Die Bestimmungen sahen im Einzelnen vor, mit den eingehenden Mitteln

  • die ärztliche Versorgung der Bedürftigen zu sichern und die benötigten Medikamente bereitzustellen
  • Arbeitsbeschaffungsmaßnahmen zu finanzieren
  • Bargeld nur in Ausnahmefällen auszuzahlen
  • mittellose Waisen und alte gebrechliche Menschen ohne Verwandte in Heimen

unterzubringen

Der Lehrer Heinrich Geyer nimmt herumstreunende Kinder in seine Familie auf

Im Jahre 1840 kam Heinrich Geyer nach Dinkelhausen bei Uslar, um seinen Dienst als Schullehrer anzutreten. Ich gehe davon aus, dass er sich bereits vor seiner Versetzung nach Dinkelhausen mit den Schriften Wicherns zur sozialen Lage der Kinder und Jugendlichen befasst hatte und von der Existenz des Rauhen Hauses wusste.

Bereits kurz nach seiner Versetzung  nahmen Geyer und seine Frau ein armes verwahrlostes Mädchen von der Straße in ihre kleine Lehrerwohnung auf, um es zu einer tüchtigen Magd auszubilden. Der Schulraum befand sich zu dieser Zeit im Erdgeschoss der Dinkelhäuser Kapelle neben dem Gottesdienstraum, die Lehrerwohnung im oberen Stockwerk. Sie bestand aus vier winzigen, niedrigen Räumen.
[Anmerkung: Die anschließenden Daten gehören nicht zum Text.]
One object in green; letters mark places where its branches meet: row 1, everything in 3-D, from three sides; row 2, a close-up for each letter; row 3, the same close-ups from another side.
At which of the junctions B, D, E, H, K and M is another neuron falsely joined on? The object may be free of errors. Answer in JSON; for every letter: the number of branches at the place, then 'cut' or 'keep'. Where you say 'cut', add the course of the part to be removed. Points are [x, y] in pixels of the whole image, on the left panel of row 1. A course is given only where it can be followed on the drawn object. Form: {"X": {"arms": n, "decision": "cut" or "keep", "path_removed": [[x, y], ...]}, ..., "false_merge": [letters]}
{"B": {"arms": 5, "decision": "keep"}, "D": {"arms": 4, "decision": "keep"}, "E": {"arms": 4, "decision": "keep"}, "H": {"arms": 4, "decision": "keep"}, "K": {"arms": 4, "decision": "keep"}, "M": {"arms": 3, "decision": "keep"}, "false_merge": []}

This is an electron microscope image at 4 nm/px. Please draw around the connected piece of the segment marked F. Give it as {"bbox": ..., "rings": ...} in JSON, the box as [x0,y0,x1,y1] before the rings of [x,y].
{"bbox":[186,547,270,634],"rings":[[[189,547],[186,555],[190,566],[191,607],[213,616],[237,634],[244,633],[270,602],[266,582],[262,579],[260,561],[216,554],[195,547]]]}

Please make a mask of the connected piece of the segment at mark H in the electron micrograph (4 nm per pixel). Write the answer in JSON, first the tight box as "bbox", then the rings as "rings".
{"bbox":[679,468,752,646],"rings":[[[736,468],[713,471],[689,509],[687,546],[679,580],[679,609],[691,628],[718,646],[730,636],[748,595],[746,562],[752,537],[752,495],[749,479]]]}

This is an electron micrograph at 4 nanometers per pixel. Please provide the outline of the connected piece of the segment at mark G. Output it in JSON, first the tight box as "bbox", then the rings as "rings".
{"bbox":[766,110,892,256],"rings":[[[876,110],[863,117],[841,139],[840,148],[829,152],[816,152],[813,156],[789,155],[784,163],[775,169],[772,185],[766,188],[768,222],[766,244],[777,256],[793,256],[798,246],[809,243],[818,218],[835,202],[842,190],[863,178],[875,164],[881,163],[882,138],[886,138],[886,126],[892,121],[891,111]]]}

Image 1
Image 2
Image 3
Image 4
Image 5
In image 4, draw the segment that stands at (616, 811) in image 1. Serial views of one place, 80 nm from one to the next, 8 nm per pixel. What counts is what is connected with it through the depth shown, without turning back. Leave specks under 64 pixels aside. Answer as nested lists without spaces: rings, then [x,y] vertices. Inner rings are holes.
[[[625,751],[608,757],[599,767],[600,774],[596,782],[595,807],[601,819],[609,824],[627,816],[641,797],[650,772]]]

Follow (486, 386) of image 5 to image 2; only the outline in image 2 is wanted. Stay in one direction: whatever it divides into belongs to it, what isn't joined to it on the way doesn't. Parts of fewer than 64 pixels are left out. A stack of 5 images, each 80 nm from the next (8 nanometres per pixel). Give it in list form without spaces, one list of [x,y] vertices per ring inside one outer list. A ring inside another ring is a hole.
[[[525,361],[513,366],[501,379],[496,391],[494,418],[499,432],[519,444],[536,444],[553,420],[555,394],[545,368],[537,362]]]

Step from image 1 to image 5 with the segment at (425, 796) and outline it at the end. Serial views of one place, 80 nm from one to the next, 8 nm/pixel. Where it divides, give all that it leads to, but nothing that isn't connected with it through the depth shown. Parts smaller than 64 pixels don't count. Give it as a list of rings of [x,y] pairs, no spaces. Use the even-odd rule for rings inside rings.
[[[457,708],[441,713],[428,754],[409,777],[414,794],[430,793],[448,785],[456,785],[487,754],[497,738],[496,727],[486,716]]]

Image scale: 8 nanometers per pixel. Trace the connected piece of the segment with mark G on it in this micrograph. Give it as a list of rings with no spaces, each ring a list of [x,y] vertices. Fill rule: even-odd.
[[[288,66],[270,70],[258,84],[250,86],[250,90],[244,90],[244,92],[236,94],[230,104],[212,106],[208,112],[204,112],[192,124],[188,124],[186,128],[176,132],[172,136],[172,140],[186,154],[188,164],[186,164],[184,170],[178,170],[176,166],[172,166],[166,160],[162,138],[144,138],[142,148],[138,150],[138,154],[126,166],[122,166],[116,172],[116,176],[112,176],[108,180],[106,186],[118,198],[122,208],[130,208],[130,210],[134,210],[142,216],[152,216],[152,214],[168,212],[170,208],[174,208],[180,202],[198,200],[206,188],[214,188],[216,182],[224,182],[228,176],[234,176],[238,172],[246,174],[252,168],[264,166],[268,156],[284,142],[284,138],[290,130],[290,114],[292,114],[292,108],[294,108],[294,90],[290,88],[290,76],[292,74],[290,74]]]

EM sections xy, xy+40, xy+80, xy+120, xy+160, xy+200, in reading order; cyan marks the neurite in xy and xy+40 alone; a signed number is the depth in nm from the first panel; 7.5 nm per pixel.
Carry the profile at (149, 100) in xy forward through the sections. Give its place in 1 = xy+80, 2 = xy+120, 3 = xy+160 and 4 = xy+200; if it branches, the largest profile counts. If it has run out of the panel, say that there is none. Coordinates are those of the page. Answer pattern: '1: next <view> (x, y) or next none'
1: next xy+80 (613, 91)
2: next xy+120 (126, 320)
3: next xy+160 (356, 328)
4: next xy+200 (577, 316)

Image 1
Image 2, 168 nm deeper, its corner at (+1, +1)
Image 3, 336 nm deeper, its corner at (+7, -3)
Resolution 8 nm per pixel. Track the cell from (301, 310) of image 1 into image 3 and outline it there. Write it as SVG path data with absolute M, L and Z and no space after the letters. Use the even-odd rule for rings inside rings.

Einer der Räume – er maß sieben Quadratmeter – war als Unterkunft für die aufgenommenen Kinder vorgesehen.

Bis 1843 nahm Geyer weitere Kinder von der Straße in seine kleine Dienstwohnung auf, überwiegend gegen ein geringes Kostgeld oder bei großer Armut ohne Kostgeld. Angesichts der sich weiter verschlechternden wirtschaftlichen Lage reifte in Geyer der Gedanke heran, eine Rettungsanstalt für sittlich verwahrloste Kinder zu gründen. Auf dem Gebiet des gesamten Königreichs Hannover gab es zu dieser Zeit keine entsprechende Einrichtung, die sich der herumstreunenden und verwahrlosten Kinder annahm. Im August 1843 hatte Geyer bereits drei Mädchen und sechs Jungen  aufgenommen, so dass die Wohnsituation für alle unerträglich geworden war und dringend Abhilfe geschaffen werden musste. „Das beschränkte Zusammenleben in der kleinen Hütte wurde immer bedrückender“ schreibt er in einem Schriftstück. Er sah keine Möglichkeit mehr, in Dinkelhausen die Idee einer Rettungsanstalt zu verwirklichen. Deshalb bemühte er sich um eine Versetzung nach Volpriehausen. Dort stand der ehemalige Kötnerhof Justus Kerls zum Verkauf, der seiner Meinung nach bestens für die geplante Rettungsanstalt  geeignet war.

Die Gründung der „Freiwilligen Rettungsanstalt für sittlich verwahrloste, arme Kinder“ in Volpriehausen

Im Oktober 1844 erfolgte die lang ersehnte Versetzung Geyers nach Volpriehausen. Seine Dienstwohnung befand sich dort im Schulhaus in der heutigen Schäferei im Hause Conrad neben der Kirche. Das Kerl’sche Ackergut, das er für die Einrichtung der Rettungsanstalt erwerben wollte, lag westlich des Schulhauses und bestand aus zwei getrennt liegenden Wohngebäuden mit zwanzig Morgen Garten- und Ackerland. Der hannoversche Pastor Bödeker half ihm bei der Finanzierung seines Vorhabens, den Kötnerhof   zu kaufen, indem er ihm ein zinsgünstiges Darlehen in Höhe von 837 Goldtalern vermittelte. Dort sollte der Knabenhof eingerichtet werden, der höchstens zwölf Jungen beherbergen sollte, die Mädchen sollten im Schulhaus wohnen.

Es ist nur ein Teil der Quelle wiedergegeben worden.